Collected data entries:
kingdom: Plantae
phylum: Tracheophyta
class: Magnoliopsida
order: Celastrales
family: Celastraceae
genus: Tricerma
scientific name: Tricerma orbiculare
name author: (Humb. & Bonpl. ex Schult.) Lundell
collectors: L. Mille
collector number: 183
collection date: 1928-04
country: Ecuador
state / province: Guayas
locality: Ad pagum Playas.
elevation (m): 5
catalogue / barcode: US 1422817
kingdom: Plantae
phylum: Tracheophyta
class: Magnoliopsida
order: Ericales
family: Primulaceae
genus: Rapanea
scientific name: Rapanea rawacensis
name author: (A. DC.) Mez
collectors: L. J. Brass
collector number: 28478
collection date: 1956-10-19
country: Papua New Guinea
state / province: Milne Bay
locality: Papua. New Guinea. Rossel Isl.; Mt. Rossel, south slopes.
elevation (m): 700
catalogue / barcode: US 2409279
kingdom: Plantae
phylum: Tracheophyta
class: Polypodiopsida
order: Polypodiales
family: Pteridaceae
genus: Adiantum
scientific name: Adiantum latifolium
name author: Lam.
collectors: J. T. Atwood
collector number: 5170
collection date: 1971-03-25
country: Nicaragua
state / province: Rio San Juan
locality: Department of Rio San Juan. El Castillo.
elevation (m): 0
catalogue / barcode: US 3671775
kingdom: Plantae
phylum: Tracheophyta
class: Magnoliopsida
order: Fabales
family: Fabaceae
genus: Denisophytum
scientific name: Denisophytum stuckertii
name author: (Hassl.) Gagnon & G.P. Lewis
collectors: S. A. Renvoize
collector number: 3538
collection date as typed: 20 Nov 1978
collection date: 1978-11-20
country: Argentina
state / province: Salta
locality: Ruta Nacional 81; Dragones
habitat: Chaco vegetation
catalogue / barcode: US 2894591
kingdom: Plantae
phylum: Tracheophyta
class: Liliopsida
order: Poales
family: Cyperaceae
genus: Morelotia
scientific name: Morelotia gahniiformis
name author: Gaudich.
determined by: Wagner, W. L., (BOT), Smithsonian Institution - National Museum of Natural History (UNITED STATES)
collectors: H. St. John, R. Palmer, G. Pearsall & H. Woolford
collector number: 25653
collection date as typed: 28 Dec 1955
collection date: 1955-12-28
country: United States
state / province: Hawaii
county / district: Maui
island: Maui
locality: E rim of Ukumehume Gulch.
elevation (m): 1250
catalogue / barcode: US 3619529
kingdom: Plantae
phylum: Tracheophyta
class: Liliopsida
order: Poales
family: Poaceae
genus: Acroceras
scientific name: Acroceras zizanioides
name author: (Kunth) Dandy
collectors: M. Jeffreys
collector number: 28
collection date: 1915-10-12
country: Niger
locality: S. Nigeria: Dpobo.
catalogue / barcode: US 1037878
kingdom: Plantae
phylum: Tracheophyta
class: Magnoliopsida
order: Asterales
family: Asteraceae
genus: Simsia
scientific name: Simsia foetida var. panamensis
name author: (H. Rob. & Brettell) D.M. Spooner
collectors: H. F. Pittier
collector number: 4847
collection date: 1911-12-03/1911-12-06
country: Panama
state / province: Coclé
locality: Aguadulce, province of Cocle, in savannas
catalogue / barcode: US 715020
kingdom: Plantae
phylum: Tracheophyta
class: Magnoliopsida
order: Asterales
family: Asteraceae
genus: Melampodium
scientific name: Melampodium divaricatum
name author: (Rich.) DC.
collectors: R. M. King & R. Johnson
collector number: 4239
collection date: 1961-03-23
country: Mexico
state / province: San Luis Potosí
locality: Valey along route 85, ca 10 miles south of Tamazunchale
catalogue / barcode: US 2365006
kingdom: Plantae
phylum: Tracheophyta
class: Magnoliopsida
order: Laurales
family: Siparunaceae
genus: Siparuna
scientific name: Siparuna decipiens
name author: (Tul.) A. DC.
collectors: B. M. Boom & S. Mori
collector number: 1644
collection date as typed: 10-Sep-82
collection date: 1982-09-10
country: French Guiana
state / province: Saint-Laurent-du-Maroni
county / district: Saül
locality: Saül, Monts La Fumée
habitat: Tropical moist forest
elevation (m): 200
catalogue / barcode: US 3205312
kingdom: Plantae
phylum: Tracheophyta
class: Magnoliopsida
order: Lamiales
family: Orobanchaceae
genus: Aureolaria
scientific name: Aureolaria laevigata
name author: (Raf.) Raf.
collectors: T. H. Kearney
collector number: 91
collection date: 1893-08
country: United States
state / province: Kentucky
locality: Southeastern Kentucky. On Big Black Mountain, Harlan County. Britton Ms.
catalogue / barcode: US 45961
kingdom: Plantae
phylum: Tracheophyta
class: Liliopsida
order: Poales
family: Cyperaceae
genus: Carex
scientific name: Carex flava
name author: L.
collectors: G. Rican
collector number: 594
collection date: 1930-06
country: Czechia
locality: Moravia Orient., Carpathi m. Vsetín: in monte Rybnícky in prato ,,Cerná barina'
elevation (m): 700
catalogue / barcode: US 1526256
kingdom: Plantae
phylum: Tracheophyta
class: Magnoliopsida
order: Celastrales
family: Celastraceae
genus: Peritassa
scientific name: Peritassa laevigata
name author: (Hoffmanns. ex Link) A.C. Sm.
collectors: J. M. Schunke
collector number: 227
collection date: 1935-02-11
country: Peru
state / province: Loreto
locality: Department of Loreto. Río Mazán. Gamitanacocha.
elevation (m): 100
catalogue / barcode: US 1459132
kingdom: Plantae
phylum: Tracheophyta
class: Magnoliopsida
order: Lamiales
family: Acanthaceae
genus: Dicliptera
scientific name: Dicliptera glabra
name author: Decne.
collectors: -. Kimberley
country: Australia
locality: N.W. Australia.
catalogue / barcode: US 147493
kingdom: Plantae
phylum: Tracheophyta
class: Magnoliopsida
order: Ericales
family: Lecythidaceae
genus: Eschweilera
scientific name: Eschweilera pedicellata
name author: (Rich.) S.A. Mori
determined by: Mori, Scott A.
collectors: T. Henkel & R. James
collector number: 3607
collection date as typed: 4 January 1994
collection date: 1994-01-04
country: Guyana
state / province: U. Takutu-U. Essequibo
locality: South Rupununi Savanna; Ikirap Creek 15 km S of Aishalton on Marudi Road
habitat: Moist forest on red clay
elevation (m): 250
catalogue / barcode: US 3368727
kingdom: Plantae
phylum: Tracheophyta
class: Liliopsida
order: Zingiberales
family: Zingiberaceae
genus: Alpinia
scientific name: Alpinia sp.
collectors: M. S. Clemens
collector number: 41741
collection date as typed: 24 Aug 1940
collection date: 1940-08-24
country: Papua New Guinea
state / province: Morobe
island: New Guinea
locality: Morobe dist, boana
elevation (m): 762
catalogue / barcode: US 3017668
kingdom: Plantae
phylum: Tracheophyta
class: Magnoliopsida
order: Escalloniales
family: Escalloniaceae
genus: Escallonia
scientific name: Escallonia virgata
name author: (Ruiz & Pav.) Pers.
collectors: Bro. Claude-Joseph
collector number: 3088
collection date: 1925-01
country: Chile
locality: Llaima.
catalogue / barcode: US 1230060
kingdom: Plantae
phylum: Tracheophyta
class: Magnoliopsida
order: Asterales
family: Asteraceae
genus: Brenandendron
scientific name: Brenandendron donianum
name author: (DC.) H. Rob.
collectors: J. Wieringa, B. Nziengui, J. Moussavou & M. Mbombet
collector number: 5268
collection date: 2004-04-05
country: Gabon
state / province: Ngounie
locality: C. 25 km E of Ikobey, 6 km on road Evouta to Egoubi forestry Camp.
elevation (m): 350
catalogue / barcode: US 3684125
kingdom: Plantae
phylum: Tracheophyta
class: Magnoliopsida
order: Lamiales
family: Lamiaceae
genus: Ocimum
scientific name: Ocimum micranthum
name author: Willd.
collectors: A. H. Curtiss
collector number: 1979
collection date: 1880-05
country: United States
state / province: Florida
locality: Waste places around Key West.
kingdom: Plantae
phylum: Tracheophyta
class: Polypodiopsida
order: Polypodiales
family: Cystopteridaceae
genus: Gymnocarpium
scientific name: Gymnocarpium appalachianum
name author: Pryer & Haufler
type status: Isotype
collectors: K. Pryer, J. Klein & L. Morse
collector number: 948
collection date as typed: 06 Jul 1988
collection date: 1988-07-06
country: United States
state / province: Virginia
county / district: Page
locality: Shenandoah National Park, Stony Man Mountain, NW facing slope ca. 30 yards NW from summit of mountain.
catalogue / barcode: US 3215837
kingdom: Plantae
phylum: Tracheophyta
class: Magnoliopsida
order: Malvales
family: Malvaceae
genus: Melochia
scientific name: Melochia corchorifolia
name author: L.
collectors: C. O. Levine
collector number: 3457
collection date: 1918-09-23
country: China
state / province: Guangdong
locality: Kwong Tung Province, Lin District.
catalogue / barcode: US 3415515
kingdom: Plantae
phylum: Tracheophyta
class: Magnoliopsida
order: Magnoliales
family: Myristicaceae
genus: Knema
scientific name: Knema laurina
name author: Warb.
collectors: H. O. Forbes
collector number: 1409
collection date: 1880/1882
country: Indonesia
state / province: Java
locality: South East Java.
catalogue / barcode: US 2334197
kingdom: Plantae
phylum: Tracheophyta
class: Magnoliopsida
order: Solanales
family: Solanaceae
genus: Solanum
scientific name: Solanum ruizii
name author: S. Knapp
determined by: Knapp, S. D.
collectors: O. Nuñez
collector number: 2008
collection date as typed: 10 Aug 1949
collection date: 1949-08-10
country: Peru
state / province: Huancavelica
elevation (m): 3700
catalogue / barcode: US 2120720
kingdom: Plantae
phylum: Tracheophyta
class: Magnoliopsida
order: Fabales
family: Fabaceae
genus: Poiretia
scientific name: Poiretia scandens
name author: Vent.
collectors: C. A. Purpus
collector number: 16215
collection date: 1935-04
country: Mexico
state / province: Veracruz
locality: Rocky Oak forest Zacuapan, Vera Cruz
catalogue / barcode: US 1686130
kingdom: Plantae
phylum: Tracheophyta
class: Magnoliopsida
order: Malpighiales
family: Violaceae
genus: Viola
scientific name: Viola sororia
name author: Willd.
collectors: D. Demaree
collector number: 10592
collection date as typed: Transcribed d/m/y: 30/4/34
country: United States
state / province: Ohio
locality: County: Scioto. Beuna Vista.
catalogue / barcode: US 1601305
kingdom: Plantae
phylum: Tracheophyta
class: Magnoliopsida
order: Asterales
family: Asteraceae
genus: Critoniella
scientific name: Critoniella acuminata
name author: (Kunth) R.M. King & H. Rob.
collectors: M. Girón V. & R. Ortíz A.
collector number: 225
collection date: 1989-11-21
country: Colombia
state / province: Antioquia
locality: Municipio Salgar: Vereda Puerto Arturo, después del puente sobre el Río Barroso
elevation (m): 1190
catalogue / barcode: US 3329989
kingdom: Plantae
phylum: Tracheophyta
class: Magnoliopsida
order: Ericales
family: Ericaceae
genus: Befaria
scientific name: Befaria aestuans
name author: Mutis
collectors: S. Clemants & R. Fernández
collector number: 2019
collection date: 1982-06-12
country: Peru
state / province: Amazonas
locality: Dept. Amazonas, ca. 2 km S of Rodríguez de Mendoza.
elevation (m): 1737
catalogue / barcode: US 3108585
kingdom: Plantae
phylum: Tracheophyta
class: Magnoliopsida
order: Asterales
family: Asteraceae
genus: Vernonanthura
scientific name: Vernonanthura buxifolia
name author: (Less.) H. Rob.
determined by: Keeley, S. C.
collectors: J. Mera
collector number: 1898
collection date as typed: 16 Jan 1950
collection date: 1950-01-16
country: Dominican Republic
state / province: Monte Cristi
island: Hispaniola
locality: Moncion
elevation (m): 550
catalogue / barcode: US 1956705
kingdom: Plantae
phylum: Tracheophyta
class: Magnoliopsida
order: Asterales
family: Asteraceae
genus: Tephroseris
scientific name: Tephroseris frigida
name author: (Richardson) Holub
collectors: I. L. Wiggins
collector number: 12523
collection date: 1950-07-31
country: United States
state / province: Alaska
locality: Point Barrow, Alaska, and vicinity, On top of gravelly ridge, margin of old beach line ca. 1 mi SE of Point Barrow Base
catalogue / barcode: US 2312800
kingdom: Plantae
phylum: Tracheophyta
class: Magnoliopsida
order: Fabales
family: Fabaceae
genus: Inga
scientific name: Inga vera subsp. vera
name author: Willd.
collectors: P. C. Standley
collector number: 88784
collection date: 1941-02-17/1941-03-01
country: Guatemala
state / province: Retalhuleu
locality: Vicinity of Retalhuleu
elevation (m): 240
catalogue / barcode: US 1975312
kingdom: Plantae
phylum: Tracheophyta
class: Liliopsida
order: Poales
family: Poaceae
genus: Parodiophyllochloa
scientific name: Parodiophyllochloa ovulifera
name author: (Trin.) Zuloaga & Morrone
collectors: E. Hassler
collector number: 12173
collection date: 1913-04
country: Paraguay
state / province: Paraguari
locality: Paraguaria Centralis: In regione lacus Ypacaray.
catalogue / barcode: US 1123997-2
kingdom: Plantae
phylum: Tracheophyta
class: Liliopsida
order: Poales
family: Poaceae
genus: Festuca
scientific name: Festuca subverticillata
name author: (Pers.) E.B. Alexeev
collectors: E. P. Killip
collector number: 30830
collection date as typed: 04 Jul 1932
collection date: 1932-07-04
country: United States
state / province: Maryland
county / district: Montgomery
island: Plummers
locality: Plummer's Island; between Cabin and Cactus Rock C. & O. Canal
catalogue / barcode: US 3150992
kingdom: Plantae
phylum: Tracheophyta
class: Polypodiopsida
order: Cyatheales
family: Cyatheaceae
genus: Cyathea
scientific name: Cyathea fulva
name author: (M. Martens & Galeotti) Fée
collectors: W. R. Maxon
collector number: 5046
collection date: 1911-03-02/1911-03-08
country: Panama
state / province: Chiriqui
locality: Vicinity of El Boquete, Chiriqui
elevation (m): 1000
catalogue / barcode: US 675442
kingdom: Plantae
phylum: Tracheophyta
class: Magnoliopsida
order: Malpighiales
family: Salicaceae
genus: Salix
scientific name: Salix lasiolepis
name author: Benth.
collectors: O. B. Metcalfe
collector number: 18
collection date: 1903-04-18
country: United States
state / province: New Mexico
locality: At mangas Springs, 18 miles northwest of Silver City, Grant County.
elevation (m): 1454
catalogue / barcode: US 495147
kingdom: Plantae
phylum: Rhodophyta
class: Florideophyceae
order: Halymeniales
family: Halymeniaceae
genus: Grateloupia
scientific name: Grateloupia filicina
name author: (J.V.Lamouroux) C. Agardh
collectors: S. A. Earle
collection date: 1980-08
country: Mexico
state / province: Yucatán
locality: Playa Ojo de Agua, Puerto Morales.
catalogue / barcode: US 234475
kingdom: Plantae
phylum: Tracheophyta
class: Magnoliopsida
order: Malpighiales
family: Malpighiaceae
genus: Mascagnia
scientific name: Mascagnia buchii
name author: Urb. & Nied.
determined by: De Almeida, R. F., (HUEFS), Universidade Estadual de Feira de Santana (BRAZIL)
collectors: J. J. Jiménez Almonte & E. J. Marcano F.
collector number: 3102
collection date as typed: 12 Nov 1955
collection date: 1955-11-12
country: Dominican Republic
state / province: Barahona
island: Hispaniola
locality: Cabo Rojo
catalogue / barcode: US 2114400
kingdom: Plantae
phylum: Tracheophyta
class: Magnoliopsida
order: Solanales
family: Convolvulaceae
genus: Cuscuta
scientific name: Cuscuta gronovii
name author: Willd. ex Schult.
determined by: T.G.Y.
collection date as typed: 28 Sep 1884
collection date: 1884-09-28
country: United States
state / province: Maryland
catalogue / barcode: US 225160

### WRITTEN INSTRUCTION
Please convert the stretch of the items from the line containing "state / province: Veracruz" through the line containing "collection date: 1989-11-21" into a JSON list of strings, one string per line, with blank lines left out.

### FINISHED EXERCISE
[
  "state / province: Veracruz",
  "locality: Rocky Oak forest Zacuapan, Vera Cruz",
  "catalogue / barcode: US 1686130",
  "kingdom: Plantae",
  "phylum: Tracheophyta",
  "class: Magnoliopsida",
  "order: Malpighiales",
  "family: Violaceae",
  "genus: Viola",
  "scientific name: Viola sororia",
  "name author: Willd.",
  "collectors: D. Demaree",
  "collector number: 10592",
  "collection date as typed: Transcribed d/m/y: 30/4/34",
  "country: United States",
  "state / province: Ohio",
  "locality: County: Scioto. Beuna Vista.",
  "catalogue / barcode: US 1601305",
  "kingdom: Plantae",
  "phylum: Tracheophyta",
  "class: Magnoliopsida",
  "order: Asterales",
  "family: Asteraceae",
  "genus: Critoniella",
  "scientific name: Critoniella acuminata",
  "name author: (Kunth) R.M. King & H. Rob.",
  "collectors: M. Girón V. & R. Ortíz A.",
  "collector number: 225",
  "collection date: 1989-11-21"
]